Difficile d’entreprendre dans cette période d’incertitude. Après plus d’un mois de confinement, les impacts de la crise du Covid-19 sur le commerce s’amplifient. Et l’inquiétude des entreprises grandit sur le devenir de leurs activités. Avec une forte disparité entre les secteurs. Là où le commerce alimentaire, considéré comme activité essentielle, réussit à tirer son épingle du jeu avec, parfois, des résultats insolents, le commerce non alimentaire, lui, contraint de fermer ses portes depuis le 16 mars dernier, est beaucoup plus touché. Selon une étude menée par le Conseil du Commerce de France du 31 mars au 8 avril, 91 % des commerces non alimentaires n’enregistrent aucune activité depuis mi-mars. Cette disparité s’exprime, aussi, en regard de la fragilité financière de certaines entreprises avant la crise mais, aussi, de leur capacité à se réorganiser, à se réinventer.
Si les pure players tirent, évidemment mieux, leur épingle du jeu, compte tenu de leur organisation, seuls 5,5 % des indépendants et 6,1 % des franchisés issus du commerce physique non alimentaire ont pu maintenir une activité de vente à distance de leurs produits (18,8 % pour les chaînes) en réalisant des livraisons à domicile en direct ou par un tiers. Et les acteurs demeurent très inquiets quant à une reprise rapide de leur activité : 21 % d’entre eux pensent à une fermeture définitive.
Pour autant, côté e-commerce, 76 % des sites ont enregistré un recul des ventes depuis le 15 mars (de plus de 50 % pour la moitié d’entre eux). La mode et l’équipement de la maison figurent parmi les secteurs les plus touchés. À l’inverse, les plus fortes hausses sont enregistrées dans l’alimentaire, la téléphonie-informatique, le sport et les produits culturels et éducatifs. 40 % de sites marchands déclarent, d’ailleurs, avoir déjà des difficultés d’approvisionnement. Avec, à la clé, une logistique perturbée aussi bien dans les entrepôts que chez les prestataires logistiques avec des conséquences sur les délais de livraison.
De son côté, la grande distribution profite d’une moindre concurrence avec la fermeture des autres points de consommation (restaurants, cantines, marchés…). Mais Nielsen observe une érosion de la croissance exceptionnelle observée au début du confinement, où la panique des consommateurs avait porté la croissance à +237 % sur les ventes alimentaires le lundi 16 mars. Après avoir dépassé les +30 % par rapport à l’an dernier, la progression des ventes hebdomadaires de PGC-FLS se stabilise, depuis deux semaines, autour des +6 %. Reste que, pour la première fois, le e-commerce alimentaire a capté plus de 10 % des ventes.

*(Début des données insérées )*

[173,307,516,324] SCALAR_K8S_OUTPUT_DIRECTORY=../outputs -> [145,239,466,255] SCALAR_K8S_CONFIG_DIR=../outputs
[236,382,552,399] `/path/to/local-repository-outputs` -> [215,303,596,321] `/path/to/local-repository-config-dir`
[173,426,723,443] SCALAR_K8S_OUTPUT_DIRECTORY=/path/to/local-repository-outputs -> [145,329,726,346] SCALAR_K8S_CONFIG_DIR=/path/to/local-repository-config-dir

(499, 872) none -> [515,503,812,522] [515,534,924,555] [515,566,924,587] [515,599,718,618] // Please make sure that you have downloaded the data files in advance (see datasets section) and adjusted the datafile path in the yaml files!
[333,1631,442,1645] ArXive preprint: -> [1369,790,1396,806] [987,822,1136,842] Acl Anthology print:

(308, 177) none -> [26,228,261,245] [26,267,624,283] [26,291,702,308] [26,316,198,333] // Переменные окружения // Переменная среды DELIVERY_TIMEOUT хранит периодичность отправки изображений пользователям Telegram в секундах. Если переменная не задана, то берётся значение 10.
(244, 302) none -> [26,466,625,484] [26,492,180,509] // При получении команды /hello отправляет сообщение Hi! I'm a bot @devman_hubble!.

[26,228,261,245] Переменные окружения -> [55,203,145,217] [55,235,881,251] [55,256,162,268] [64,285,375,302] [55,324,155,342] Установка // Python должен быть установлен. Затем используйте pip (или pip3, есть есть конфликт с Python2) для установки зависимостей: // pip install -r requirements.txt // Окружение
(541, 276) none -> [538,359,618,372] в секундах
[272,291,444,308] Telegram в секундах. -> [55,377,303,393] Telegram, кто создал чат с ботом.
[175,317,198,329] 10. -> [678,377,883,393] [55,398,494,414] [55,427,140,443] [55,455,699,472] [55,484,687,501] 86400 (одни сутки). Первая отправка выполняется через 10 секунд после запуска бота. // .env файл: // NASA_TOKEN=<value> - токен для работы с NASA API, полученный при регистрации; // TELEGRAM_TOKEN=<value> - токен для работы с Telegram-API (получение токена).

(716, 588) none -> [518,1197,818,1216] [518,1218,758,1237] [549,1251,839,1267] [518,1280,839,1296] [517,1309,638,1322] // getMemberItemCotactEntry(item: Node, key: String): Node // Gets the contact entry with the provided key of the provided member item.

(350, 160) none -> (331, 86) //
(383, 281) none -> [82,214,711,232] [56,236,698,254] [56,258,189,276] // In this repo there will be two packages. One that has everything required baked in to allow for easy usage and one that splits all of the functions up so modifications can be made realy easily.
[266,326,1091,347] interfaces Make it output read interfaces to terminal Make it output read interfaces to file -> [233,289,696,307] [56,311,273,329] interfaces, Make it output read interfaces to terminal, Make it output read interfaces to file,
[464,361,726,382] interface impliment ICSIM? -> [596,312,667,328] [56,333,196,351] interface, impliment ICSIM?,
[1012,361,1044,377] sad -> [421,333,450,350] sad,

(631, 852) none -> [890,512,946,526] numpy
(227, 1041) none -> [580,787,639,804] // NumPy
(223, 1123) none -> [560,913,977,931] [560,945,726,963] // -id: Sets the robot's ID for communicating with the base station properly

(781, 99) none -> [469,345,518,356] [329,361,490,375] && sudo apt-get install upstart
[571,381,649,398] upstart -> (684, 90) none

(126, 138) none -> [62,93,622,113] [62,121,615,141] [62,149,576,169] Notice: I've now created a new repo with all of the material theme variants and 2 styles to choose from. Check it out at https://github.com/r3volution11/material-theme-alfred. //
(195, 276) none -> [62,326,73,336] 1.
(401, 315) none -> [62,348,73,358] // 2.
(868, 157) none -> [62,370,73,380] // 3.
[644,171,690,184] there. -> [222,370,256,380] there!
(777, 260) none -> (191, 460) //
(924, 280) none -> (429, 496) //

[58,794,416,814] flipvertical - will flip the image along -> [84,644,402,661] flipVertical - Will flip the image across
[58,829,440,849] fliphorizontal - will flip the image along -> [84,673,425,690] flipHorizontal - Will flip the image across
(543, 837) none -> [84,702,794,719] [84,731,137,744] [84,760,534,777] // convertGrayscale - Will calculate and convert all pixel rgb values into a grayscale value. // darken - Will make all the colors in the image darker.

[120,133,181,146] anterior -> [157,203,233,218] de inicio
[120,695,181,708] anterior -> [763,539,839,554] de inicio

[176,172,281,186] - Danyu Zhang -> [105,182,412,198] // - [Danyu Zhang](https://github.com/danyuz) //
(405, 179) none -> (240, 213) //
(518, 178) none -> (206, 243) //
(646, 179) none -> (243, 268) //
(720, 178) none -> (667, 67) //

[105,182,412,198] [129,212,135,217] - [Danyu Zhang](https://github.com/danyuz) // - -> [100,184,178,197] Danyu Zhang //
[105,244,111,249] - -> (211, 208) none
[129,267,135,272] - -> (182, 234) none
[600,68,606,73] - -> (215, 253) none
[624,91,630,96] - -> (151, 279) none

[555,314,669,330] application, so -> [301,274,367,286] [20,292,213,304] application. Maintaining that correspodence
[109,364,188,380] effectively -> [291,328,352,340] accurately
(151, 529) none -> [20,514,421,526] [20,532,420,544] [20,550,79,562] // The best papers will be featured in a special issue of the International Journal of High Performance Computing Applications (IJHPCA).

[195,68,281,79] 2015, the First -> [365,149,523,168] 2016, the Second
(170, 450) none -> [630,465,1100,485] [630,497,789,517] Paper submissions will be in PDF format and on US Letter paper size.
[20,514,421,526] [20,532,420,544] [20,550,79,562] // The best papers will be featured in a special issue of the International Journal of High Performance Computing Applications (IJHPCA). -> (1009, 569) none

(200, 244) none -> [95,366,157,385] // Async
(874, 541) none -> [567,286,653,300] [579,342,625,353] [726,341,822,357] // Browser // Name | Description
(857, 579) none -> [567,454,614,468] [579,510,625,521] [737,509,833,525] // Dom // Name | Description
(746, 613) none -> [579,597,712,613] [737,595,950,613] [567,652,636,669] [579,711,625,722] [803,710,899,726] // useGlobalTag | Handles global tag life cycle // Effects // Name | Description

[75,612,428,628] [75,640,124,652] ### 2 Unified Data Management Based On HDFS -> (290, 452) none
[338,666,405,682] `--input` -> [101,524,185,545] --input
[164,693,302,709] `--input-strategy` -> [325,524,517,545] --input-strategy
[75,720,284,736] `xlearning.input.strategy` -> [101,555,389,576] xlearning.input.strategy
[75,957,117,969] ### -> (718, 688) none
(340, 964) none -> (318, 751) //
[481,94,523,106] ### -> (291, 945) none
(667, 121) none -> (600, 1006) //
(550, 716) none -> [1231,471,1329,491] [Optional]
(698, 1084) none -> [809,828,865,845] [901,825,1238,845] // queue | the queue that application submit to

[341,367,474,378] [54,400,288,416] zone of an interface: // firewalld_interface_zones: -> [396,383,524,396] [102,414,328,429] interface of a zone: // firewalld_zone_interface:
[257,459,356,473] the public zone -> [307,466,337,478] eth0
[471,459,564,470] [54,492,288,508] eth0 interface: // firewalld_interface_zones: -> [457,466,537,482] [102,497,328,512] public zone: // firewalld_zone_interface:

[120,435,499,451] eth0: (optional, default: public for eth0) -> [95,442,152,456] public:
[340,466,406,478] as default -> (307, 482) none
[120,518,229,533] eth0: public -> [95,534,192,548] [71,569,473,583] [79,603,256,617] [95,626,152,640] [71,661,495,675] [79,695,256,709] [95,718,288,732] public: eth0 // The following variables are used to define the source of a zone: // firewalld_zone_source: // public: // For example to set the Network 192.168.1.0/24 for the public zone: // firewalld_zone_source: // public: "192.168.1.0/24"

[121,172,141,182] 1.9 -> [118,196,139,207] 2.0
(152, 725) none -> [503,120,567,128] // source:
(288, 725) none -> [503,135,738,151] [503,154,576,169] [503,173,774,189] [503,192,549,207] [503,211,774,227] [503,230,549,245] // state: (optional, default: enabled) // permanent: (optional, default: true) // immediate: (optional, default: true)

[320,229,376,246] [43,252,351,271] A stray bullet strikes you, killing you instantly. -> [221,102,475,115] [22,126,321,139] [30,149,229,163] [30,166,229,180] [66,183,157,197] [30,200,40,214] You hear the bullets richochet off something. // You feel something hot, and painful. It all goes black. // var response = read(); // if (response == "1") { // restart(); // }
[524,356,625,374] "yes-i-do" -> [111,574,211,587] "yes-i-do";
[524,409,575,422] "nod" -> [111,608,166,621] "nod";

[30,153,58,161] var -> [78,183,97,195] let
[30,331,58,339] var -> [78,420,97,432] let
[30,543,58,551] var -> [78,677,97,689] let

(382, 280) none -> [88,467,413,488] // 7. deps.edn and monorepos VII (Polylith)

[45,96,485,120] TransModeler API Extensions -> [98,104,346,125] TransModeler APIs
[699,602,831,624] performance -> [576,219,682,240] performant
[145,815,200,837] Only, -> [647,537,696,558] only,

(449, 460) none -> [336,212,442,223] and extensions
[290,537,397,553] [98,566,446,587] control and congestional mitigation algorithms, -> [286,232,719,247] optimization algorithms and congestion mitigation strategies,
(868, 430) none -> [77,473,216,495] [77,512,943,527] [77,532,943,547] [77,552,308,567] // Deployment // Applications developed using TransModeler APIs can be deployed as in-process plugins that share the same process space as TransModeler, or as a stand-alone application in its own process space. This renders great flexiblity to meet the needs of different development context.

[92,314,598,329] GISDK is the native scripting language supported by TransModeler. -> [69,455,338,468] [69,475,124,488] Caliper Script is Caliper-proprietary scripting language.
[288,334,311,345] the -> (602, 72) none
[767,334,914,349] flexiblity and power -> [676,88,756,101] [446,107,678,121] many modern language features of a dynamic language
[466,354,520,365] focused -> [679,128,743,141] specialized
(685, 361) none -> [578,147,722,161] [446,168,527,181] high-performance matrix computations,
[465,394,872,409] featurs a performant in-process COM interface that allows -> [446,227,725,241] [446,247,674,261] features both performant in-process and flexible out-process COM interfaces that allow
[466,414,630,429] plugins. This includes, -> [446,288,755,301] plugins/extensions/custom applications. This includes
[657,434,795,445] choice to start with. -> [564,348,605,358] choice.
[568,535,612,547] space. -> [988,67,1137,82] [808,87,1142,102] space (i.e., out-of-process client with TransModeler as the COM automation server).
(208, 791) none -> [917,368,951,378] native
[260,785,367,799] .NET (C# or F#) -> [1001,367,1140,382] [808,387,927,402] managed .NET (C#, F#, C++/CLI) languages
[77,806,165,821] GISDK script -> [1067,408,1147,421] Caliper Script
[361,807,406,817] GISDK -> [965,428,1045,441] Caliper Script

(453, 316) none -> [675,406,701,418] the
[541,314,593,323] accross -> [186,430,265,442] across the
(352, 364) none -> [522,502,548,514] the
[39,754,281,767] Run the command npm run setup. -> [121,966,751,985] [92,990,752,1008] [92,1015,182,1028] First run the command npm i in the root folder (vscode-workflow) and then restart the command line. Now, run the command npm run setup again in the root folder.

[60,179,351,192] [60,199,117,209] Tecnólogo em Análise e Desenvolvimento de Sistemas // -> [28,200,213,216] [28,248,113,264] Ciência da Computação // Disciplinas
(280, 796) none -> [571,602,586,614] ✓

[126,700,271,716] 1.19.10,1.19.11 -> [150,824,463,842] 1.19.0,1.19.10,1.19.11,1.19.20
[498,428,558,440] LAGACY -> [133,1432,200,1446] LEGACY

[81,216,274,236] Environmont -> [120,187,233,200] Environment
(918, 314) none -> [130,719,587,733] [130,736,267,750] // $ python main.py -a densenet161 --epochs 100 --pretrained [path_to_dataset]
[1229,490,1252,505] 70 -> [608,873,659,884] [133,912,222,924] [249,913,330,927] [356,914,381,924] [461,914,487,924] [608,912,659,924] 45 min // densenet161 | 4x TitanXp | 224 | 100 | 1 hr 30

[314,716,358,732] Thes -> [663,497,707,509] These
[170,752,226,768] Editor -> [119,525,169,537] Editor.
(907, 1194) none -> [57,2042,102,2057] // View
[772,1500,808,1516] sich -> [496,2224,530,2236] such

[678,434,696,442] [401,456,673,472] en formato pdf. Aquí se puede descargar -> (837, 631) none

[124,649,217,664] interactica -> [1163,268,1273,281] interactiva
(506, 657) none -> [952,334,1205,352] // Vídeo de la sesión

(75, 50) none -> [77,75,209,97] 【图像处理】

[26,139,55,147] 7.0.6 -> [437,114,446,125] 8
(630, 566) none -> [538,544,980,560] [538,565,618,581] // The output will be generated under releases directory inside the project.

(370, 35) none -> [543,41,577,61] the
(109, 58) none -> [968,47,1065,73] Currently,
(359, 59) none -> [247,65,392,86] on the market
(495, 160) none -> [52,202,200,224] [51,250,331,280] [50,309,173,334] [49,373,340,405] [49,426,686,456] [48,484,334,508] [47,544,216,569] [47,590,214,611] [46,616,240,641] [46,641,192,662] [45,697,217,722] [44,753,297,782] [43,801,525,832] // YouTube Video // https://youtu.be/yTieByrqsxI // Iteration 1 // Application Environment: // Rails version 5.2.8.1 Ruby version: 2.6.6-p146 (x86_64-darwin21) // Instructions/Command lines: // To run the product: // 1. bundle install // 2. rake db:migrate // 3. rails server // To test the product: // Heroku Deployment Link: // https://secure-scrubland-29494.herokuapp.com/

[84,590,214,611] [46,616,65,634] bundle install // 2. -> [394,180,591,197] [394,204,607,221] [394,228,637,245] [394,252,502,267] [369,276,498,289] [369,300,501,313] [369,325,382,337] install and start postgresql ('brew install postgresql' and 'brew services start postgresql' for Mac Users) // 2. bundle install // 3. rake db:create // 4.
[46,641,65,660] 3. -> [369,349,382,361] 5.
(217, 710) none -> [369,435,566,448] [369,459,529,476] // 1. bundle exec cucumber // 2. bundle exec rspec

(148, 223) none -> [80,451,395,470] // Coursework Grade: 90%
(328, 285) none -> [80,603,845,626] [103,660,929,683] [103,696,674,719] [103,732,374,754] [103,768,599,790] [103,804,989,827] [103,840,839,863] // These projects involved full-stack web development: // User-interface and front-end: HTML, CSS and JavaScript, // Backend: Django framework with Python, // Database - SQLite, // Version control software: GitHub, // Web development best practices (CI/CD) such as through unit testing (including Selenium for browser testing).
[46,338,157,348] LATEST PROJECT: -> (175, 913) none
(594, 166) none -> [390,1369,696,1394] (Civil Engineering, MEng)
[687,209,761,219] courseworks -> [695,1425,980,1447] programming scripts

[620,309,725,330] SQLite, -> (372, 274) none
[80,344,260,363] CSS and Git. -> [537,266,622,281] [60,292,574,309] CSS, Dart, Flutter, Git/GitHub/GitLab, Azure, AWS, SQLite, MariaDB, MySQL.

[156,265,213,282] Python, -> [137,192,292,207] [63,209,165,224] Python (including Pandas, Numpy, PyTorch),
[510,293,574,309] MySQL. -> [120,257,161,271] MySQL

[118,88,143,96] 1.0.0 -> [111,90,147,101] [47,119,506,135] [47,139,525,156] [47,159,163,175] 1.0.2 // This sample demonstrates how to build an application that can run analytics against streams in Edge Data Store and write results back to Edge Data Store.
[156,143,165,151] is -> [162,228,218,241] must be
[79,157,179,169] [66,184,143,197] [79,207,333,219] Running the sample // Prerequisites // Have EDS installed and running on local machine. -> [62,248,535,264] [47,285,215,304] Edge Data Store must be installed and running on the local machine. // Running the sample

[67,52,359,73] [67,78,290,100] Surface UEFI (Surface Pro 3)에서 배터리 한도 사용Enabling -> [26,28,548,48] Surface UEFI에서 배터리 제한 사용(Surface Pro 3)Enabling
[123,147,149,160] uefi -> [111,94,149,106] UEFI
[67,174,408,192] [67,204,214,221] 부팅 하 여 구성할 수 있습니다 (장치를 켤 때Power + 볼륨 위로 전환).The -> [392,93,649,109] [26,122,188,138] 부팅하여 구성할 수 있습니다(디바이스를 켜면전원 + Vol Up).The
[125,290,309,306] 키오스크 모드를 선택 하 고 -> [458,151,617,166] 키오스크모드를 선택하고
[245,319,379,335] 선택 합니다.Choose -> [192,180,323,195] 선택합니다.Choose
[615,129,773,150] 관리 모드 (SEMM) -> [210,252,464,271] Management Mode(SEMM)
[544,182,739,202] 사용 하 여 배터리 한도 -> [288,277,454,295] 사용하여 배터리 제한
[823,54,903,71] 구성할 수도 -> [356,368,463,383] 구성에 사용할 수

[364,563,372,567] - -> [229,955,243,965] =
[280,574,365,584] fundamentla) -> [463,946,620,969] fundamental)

Autre impact : avec le confinement, une majorité de consommateurs change de comportement. Les courses sont davantage lissées dans la semaine, le samedi étant même devenu la plus petite journée. C’est en particulier le cas de 150 magasins en France, dont 40 % se situent en région parisienne. Impensable encore, il y a quelques semaines. Une répartition à mettre en regard de l’accélération des ventes en e-commerce (drive et livraison à domicile) et en proximité.
Face à ces mutations contraintes, que restera-t-il, demain ? Joëlle de Montgolfier, du cabinet Bain & Co en est convaincue : “Les prévisions sont très optimistes. Mais pour réussir à naviguer dans cette crise, on doit se préparer au pire”. Avec des changements drastiques : une forte différenciation, un réinvestissement de la supply chain pour lui redonner de l’agilité, un alliage d’achats lointains peu chers avec des achats locaux plus chers, un renforcement de la sécurité des approvisionnements… “Il est important de ne pas débrancher cette organisation de crise avant d’en avoir tiré les enseignements. Il faut que de cette crise effroyable sortent des choses encourageantes”, conclut-elle.